The answer must consist of every line from the entries that holds the word "middle".
:: GIVEN INFORMATION
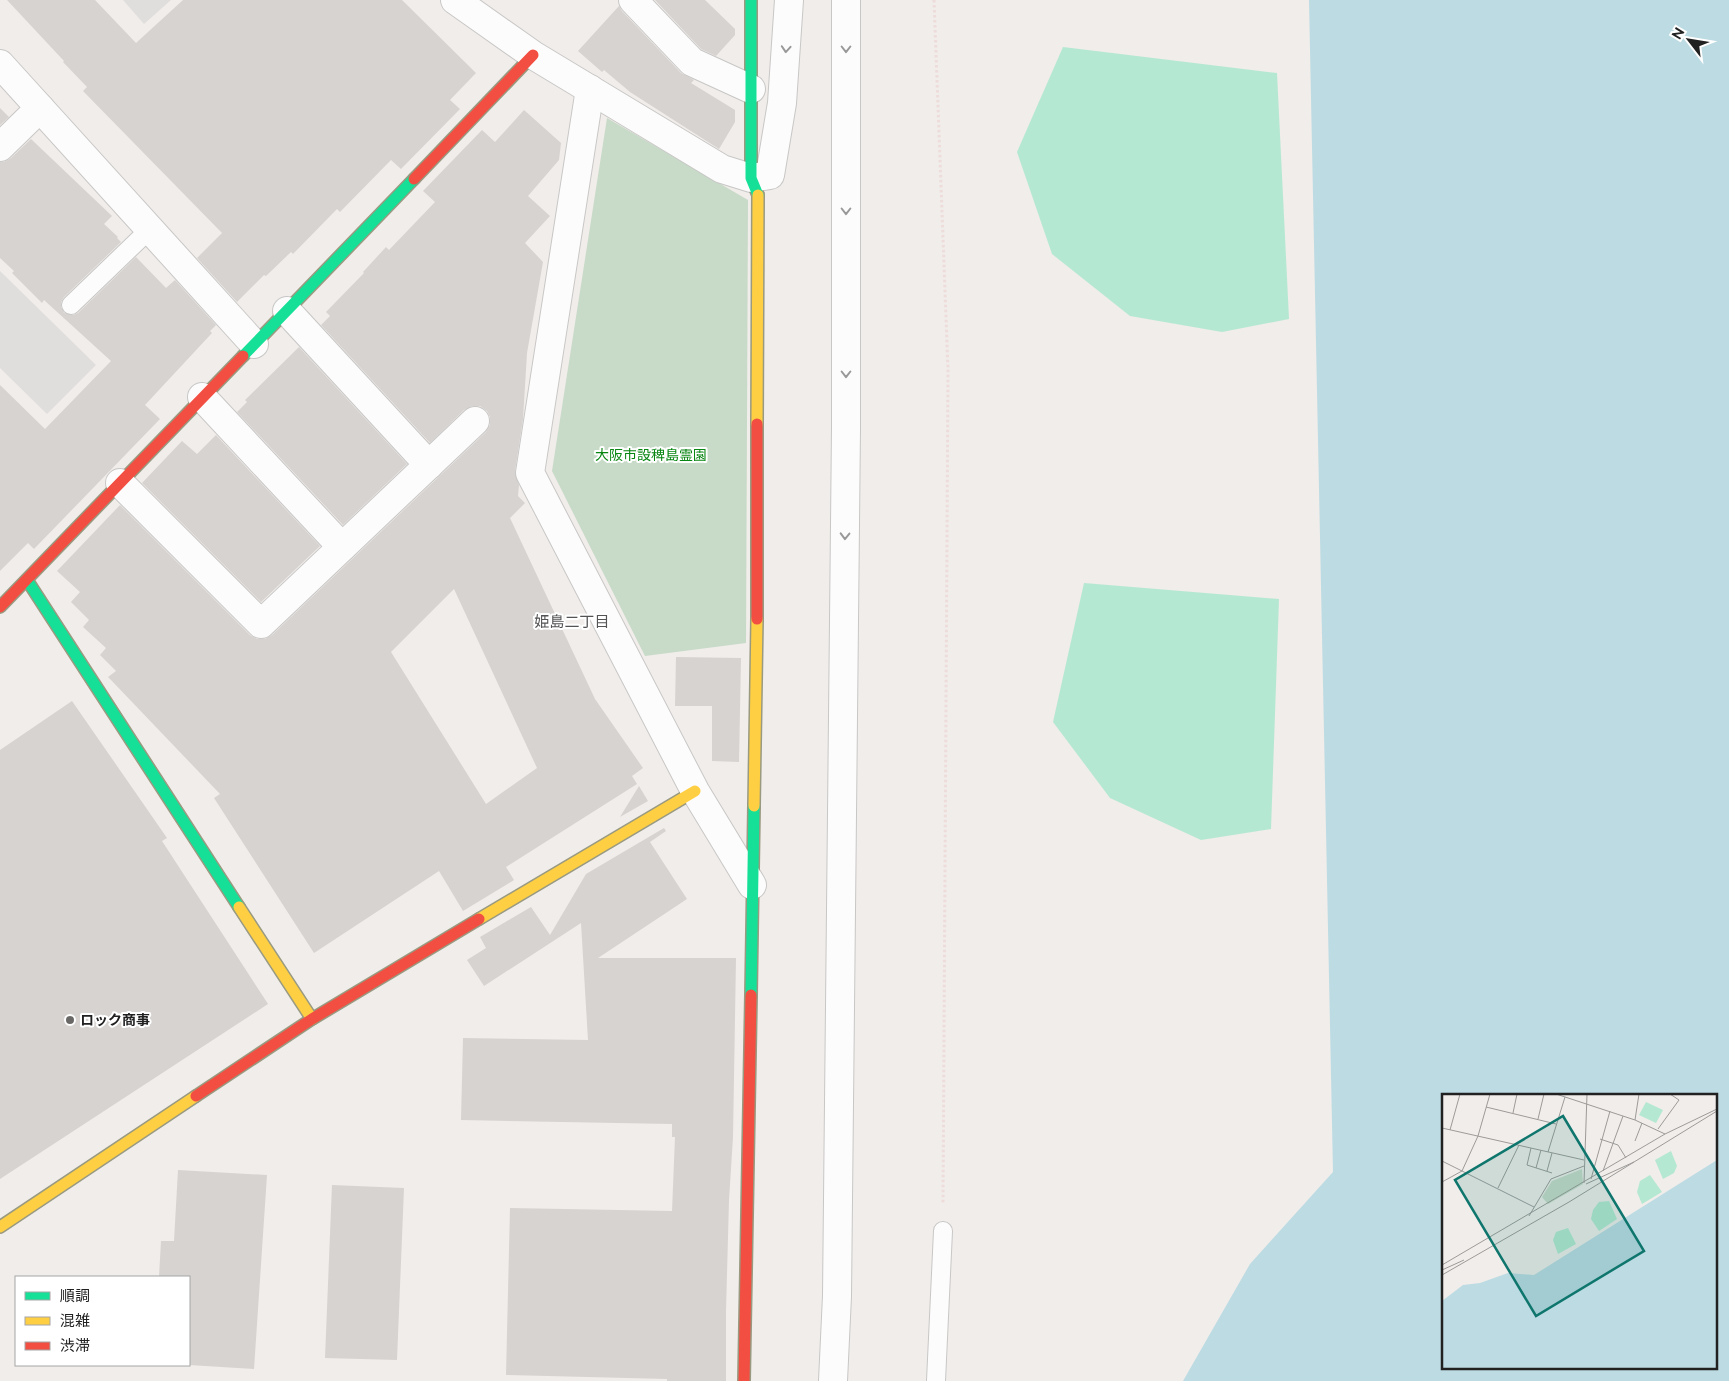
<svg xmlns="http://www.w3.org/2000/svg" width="1729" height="1381" viewBox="0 0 1729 1381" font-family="Raleway,'Noto Sans JP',sans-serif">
<rect width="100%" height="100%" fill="#f0edea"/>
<path fill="#c8dac8" d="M607,118l141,82 -2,443 -101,13 -93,-185z"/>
<g fill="#b5e8d2">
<path d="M1063,47l214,26 12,246 -67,13 -92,-16 -78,-62 -35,-102z"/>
<path d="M1084,583l195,16 -8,230 -70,11 -91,-42 -57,-76z"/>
</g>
<g fill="#e0dedd">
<path d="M123,0h48l-27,24z"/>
<path d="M0,271l96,94 -49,49 -47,-46z"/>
</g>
<path fill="#bddbe3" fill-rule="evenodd" d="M1309,0h420v1381h-546l67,-117 83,-92zM1443,1095h272v272h-272z"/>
<g fill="#d6d3d1" fill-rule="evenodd">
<path d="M7,0h88l41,43 47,-43h219l74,73 -26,27 10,9 -59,60 -10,-9 -51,52 -3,-3 -44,45 -2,-2 -25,24 -2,-1 -27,27 -40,-44 25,-25 -139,-142 4,-4 -24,-25 1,-1z"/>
<path d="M655,0h50l30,29v6l-19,21 -15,-7z"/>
<path d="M619,6l3,5 59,62 13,7 -3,3 44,27v12l-16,27 -89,-57 -26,-22 -2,2 -24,-21z"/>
<path d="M0,108l9,9 -9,8z"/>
<path d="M524,110l37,33 -2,17 -31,36 22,20 -25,27 18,19 -16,91 -4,66 -8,52 4,14 -1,11 7,7 -15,15 85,181 48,69 -11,8 5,8 -131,83 8,13 -51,31 -24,-40 -125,82 -100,-155 6,-4 -109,-114 -3,-3 8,-6 -16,-16 6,-7 -23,-21 6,-7 -18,-18 9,-10 -23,-21 63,-66 130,130 7,4h8l7,-4 214,-203 4,-7v-8l-3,-6 -7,-5h-8l-8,4 -34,33 -109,-118 9,-9 -4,-4 38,-39 -1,-1 23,-25 3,3 46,-48 -12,-11 59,-61 13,12zM454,589l83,179 -51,36 -95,-152z"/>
<path d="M31,139l81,77 -8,8 14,13 -1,1 4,4 -57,55 -3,5v5l3,6 9,2 5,-2 58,-56 30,31 9,-8 41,45 -6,6 2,2 -67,72 15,14 -126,130 -6,-6 -28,28v-186l45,44 66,-68 -67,-61 -2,3 -30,-30 2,-2 -14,-13v-96h4l7,-4z"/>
<path d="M299,347l108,117 -64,61 -106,-113 10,-10 -2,-2z"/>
<path d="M216,435l104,111 -59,56 -119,-119 40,-42 15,13z"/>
<path d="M676,657l65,1 -2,104 -27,-1v-55h-37z"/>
<path d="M72,701l95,137 -5,3 106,163 -268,175v-429z"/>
<path d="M639,786l9,15 -28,16z"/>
<path d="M664,828l2,3 -16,11 37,57 -89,59h138l-3,179 -4,63 -3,111v70h-59v-2l-161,-4 4,-167 162,3 3,-74h-3v-13l-211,-4 2,-82 125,2 -7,-117 -97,63 -17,-26 19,-12 -6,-11 51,-30 19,28 36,-61z"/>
<path d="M178,1170l89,5 -13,194 -65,-4v-88h-30l2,-36h13z"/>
<path d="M332,1185l72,3 -7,172 -72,-2z"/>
</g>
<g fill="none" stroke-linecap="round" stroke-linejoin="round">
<g stroke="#c8c7c6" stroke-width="20">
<g id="lane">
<path d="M71,305l79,-76"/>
<path d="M936,1381l7,-150"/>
</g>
</g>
<g stroke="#c8c7c6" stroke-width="30">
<g id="street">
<path d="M455,0l78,55 189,114 29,9 19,-3 12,-72 7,-103"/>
<path d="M633,0l59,62 59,27"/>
<path d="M0,64l254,280"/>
<path d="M590,89l-60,384 165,318 57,94"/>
<path d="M0,147l40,-39"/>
<path d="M287,311l142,154"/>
<path d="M202,397l140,150"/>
<path d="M120,483l141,141 214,-203"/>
<path d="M833,1381l4,-85 9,-868v-428"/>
</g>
</g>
<g stroke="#999a80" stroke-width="14">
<g id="fast">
<path d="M751,0v178l7,17"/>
<path d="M243,356l171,-177"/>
<path d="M27,580l212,327"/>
<path d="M751,995l3,-189"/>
</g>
</g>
<g stroke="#999a80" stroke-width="14">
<g id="slow">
<path d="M757,424l1,-229"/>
<path d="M754,806l3,-187"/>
<path d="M239,907l73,112"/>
<path d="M479,919l216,-128"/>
<path d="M0,1227l196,-131"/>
</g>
</g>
<g stroke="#999a80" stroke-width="14">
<g id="jam">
<path d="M414,179l119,-124"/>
<path d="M0,607l243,-251"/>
<path d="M757,619v-195"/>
<path d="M196,1096l116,-77 167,-100"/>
<path d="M744,1381l7,-386"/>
</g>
</g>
<path stroke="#eddcda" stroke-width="3" stroke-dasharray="2.5 2.5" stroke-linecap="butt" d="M934,0l14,370 -5,833"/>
<use href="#lane" stroke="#fdfcfc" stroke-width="18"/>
<use href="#street" stroke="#fdfcfc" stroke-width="28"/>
<use href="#fast" stroke="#16e098" stroke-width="11"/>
<use href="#slow" stroke="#ffcf43" stroke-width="11"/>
<use href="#jam" stroke="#f24e42" stroke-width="11"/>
</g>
<defs><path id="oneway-chevron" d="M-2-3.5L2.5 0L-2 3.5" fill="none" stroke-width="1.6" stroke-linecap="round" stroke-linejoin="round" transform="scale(1.25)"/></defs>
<g stroke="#9a9999">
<use href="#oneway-chevron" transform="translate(786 49) rotate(94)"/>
<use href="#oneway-chevron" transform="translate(846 49) rotate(90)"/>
<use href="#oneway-chevron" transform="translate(846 211) rotate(90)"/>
<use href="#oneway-chevron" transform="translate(846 374) rotate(90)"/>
<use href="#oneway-chevron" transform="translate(845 536) rotate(91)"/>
</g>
<circle fill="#696867" stroke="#fff" stroke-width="2" cx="70" cy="1020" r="5"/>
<g text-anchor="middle" stroke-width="4" stroke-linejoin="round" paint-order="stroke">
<g font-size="14" fill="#088612" stroke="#fff">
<text x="651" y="460">大阪市設稗島霊園</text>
</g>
<g font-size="14" font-weight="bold" fill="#212121" stroke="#fff" text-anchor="start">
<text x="80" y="1025">ロック商事</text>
</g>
<g font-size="15" fill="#545454" stroke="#fff">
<text x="572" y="627">姫島二丁目</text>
</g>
</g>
<g transform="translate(1442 1094)">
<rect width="275" height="275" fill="#f0edea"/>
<path d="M140,75l1,15 -35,20 -6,-7 10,-16z" fill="#c8dac8"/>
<path d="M204,8l17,8 -7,13 -17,-8zM229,57l6,15 -3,7 -11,6 -8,-19zM208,81l12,17 -20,12 -5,-12 3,-11zM167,107l8,18 -18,12 -8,-12 2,-9 6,-8zM126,134l8,16 -18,10 -5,-14 3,-8z" fill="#b5e8d2"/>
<path d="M275,66v209h-275v-68l21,-16 17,-2 28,-10 26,2z" fill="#bddbe3"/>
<path fill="none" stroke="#9d9b9a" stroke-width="1" d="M114,0l79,26 30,14M44,13l70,17M71,19l4,-19M96,25l6,-25M193,26l4,-26M0,34l142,32M216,35l21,-29 -9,-6M8,36l10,-36M158,45l18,6 8,13M193,47l7,-18M89,54l-4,17 25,8M106,58l17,-55M0,67l92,46M94,74l5,-18M105,77l5,-18M161,77l20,-55M149,85l19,-68M0,88l20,-11 16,-35 12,-42M142,89l3,-89M144,90l48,-22M56,94l21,-43M87,122l22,-37 33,-13M0,171l223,-131 52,-25M0,176l22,-10M0,181l127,-73 148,-91"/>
<path fill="#0f766e" fill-opacity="0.15" stroke="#0f766e" stroke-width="2.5" d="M121,22l81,135 -108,65 -81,-136z"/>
<rect width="275" height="275" fill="none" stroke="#212121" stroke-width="2.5"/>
</g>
<rect x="15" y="1276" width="175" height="90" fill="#ffffff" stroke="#a6a6a6"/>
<rect x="25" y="1292" width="25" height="8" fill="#16e098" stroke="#a6a6a6"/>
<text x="60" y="1301" font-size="15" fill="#212121">順調</text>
<rect x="25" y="1317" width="25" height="8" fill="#ffcf43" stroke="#a6a6a6"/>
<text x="60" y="1326" font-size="15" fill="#212121">混雑</text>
<rect x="25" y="1342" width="25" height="8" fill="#f24e42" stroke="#a6a6a6"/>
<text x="60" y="1351" font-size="15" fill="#212121">渋滞</text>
<g transform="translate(1689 40) rotate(301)" stroke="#ffffff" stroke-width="4" paint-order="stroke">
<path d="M0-4L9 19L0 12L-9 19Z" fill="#212121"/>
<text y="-8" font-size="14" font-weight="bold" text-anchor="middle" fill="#212121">N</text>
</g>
</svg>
::::
### [OUTPUT OF THE EXERCISE]
<g text-anchor="middle" stroke-width="4" stroke-linejoin="round" paint-order="stroke">
<text y="-8" font-size="14" font-weight="bold" text-anchor="middle" fill="#212121">N</text>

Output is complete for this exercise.